EXERCISE INSTRUCTIONS
Skip the images and return the records below exactly.

Items from a data source:
[Start]

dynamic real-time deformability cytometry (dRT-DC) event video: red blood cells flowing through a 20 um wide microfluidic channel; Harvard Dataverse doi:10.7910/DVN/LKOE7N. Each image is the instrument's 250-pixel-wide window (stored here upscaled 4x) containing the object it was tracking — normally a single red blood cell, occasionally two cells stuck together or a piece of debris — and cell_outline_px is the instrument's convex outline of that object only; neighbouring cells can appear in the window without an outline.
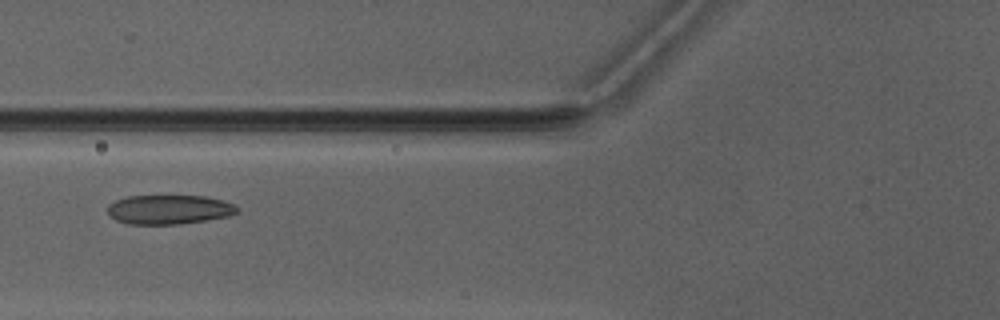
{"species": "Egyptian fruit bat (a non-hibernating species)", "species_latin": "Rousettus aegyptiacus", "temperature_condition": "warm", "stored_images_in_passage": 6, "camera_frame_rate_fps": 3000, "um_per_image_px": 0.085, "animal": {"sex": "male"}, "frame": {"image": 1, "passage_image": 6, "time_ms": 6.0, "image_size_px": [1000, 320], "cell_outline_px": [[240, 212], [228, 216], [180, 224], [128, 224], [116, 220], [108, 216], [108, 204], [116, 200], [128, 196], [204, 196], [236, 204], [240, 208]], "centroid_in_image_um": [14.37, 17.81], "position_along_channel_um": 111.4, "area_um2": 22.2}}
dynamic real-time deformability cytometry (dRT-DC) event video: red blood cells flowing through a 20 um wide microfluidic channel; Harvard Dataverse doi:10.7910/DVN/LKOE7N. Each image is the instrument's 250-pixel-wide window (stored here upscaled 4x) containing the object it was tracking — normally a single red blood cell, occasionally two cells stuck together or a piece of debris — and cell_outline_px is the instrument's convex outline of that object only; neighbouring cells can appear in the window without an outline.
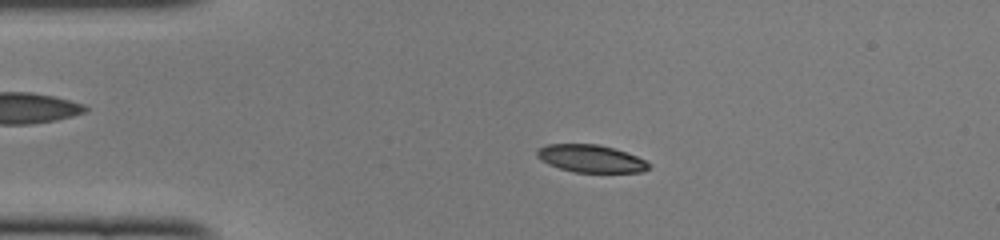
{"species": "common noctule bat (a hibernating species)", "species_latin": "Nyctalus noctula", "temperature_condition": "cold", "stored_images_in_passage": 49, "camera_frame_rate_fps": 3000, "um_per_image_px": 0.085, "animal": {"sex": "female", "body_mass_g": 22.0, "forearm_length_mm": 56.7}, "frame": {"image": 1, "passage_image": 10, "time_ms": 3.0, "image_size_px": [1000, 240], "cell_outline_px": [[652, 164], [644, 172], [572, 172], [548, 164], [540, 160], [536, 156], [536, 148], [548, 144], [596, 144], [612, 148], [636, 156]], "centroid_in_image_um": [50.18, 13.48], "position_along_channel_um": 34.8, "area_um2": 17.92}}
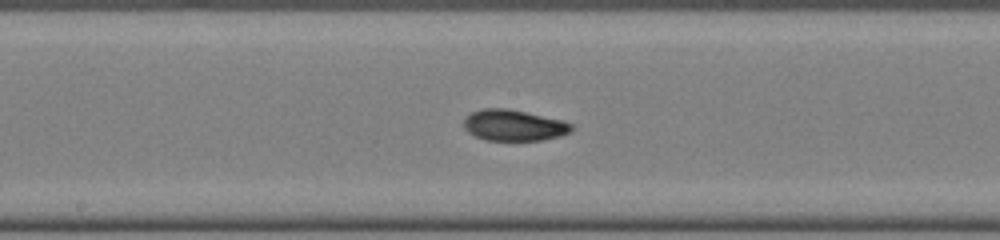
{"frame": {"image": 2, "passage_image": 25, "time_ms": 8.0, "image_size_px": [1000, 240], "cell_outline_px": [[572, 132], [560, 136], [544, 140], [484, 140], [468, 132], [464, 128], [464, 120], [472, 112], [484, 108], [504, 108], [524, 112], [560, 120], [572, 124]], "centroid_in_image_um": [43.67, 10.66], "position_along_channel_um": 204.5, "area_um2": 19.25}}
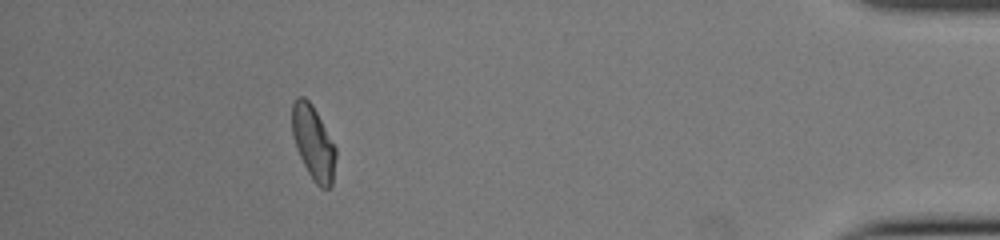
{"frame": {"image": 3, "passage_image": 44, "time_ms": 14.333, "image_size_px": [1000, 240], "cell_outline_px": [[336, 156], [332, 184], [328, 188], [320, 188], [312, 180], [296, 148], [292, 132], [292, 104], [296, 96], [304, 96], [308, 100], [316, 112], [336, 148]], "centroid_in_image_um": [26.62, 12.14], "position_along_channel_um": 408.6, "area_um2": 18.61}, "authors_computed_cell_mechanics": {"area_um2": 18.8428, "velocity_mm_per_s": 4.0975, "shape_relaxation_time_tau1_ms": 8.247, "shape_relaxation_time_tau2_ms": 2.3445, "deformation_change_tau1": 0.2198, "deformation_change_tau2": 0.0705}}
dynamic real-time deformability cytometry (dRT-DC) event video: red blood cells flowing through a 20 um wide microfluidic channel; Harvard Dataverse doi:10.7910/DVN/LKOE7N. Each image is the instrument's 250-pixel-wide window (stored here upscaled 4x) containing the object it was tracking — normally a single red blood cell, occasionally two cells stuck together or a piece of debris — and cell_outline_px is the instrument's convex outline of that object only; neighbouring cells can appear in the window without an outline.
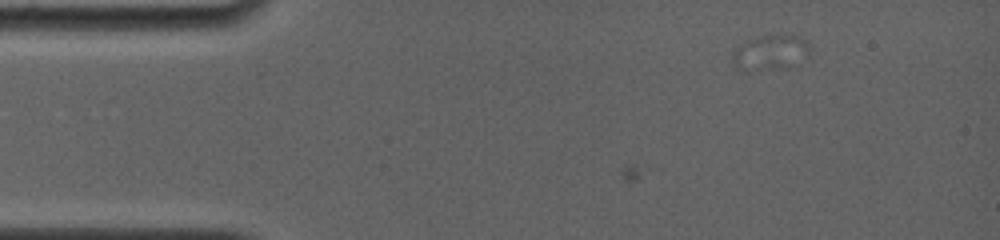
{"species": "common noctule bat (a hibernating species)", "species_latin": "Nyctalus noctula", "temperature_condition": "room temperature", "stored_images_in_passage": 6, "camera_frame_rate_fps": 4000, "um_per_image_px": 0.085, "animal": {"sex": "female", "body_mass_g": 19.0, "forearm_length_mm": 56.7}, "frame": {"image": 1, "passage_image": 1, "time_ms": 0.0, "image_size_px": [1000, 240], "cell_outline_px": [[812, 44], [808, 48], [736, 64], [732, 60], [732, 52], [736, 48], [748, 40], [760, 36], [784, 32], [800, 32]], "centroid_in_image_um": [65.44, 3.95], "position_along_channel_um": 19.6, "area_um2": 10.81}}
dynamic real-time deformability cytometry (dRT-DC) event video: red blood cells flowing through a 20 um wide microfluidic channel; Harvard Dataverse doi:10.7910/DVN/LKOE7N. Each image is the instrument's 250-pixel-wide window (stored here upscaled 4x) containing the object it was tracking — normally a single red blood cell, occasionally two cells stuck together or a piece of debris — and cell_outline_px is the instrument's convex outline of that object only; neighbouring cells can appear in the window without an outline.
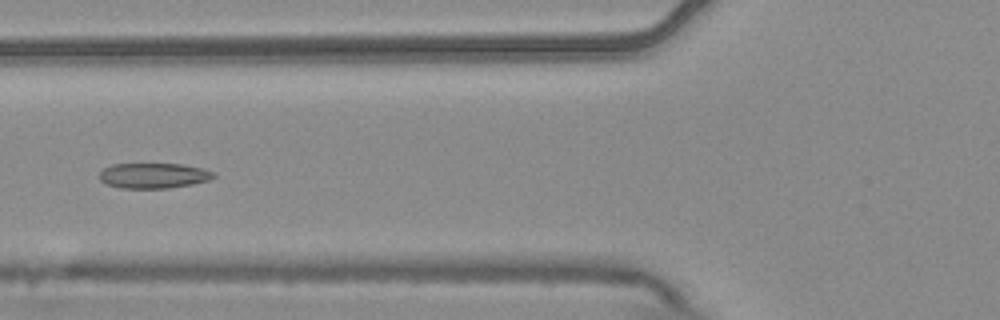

[End]

THE ANSWER
dynamic real-time deformability cytometry (dRT-DC) event video: red blood cells flowing through a 20 um wide microfluidic channel; Harvard Dataverse doi:10.7910/DVN/LKOE7N. Each image is the instrument's 250-pixel-wide window (stored here upscaled 4x) containing the object it was tracking — normally a single red blood cell, occasionally two cells stuck together or a piece of debris — and cell_outline_px is the instrument's convex outline of that object only; neighbouring cells can appear in the window without an outline.
{"species": "Egyptian fruit bat (a non-hibernating species)", "species_latin": "Rousettus aegyptiacus", "temperature_condition": "warm", "stored_images_in_passage": 6, "camera_frame_rate_fps": 3000, "um_per_image_px": 0.085, "animal": {"sex": "male"}, "frame": {"image": 1, "passage_image": 6, "time_ms": 6.0, "image_size_px": [1000, 320], "cell_outline_px": [[240, 212], [228, 216], [180, 224], [128, 224], [116, 220], [108, 216], [108, 204], [116, 200], [128, 196], [204, 196], [236, 204], [240, 208]], "centroid_in_image_um": [14.37, 17.81], "position_along_channel_um": 111.4, "area_um2": 22.2}}
dynamic real-time deformability cytometry (dRT-DC) event video: red blood cells flowing through a 20 um wide microfluidic channel; Harvard Dataverse doi:10.7910/DVN/LKOE7N. Each image is the instrument's 250-pixel-wide window (stored here upscaled 4x) containing the object it was tracking — normally a single red blood cell, occasionally two cells stuck together or a piece of debris — and cell_outline_px is the instrument's convex outline of that object only; neighbouring cells can appear in the window without an outline.
{"species": "common noctule bat (a hibernating species)", "species_latin": "Nyctalus noctula", "temperature_condition": "cold", "stored_images_in_passage": 49, "camera_frame_rate_fps": 3000, "um_per_image_px": 0.085, "animal": {"sex": "female", "body_mass_g": 22.0, "forearm_length_mm": 56.7}, "frame": {"image": 1, "passage_image": 10, "time_ms": 3.0, "image_size_px": [1000, 240], "cell_outline_px": [[652, 164], [644, 172], [572, 172], [548, 164], [540, 160], [536, 156], [536, 148], [548, 144], [596, 144], [612, 148], [636, 156]], "centroid_in_image_um": [50.18, 13.48], "position_along_channel_um": 34.8, "area_um2": 17.92}}
{"frame": {"image": 2, "passage_image": 25, "time_ms": 8.0, "image_size_px": [1000, 240], "cell_outline_px": [[572, 132], [560, 136], [544, 140], [484, 140], [468, 132], [464, 128], [464, 120], [472, 112], [484, 108], [504, 108], [524, 112], [560, 120], [572, 124]], "centroid_in_image_um": [43.67, 10.66], "position_along_channel_um": 204.5, "area_um2": 19.25}}
{"frame": {"image": 3, "passage_image": 44, "time_ms": 14.333, "image_size_px": [1000, 240], "cell_outline_px": [[336, 156], [332, 184], [328, 188], [320, 188], [312, 180], [296, 148], [292, 132], [292, 104], [296, 96], [304, 96], [308, 100], [316, 112], [336, 148]], "centroid_in_image_um": [26.62, 12.14], "position_along_channel_um": 408.6, "area_um2": 18.61}, "authors_computed_cell_mechanics": {"area_um2": 18.8428, "velocity_mm_per_s": 4.0975, "shape_relaxation_time_tau1_ms": 8.247, "shape_relaxation_time_tau2_ms": 2.3445, "deformation_change_tau1": 0.2198, "deformation_change_tau2": 0.0705}}
dynamic real-time deformability cytometry (dRT-DC) event video: red blood cells flowing through a 20 um wide microfluidic channel; Harvard Dataverse doi:10.7910/DVN/LKOE7N. Each image is the instrument's 250-pixel-wide window (stored here upscaled 4x) containing the object it was tracking — normally a single red blood cell, occasionally two cells stuck together or a piece of debris — and cell_outline_px is the instrument's convex outline of that object only; neighbouring cells can appear in the window without an outline.
{"species": "common noctule bat (a hibernating species)", "species_latin": "Nyctalus noctula", "temperature_condition": "room temperature", "stored_images_in_passage": 6, "camera_frame_rate_fps": 4000, "um_per_image_px": 0.085, "animal": {"sex": "female", "body_mass_g": 19.0, "forearm_length_mm": 56.7}, "frame": {"image": 1, "passage_image": 1, "time_ms": 0.0, "image_size_px": [1000, 240], "cell_outline_px": [[812, 44], [808, 48], [736, 64], [732, 60], [732, 52], [736, 48], [748, 40], [760, 36], [784, 32], [800, 32]], "centroid_in_image_um": [65.44, 3.95], "position_along_channel_um": 19.6, "area_um2": 10.81}}
dynamic real-time deformability cytometry (dRT-DC) event video: red blood cells flowing through a 20 um wide microfluidic channel; Harvard Dataverse doi:10.7910/DVN/LKOE7N. Each image is the instrument's 250-pixel-wide window (stored here upscaled 4x) containing the object it was tracking — normally a single red blood cell, occasionally two cells stuck together or a piece of debris — and cell_outline_px is the instrument's convex outline of that object only; neighbouring cells can appear in the window without an outline.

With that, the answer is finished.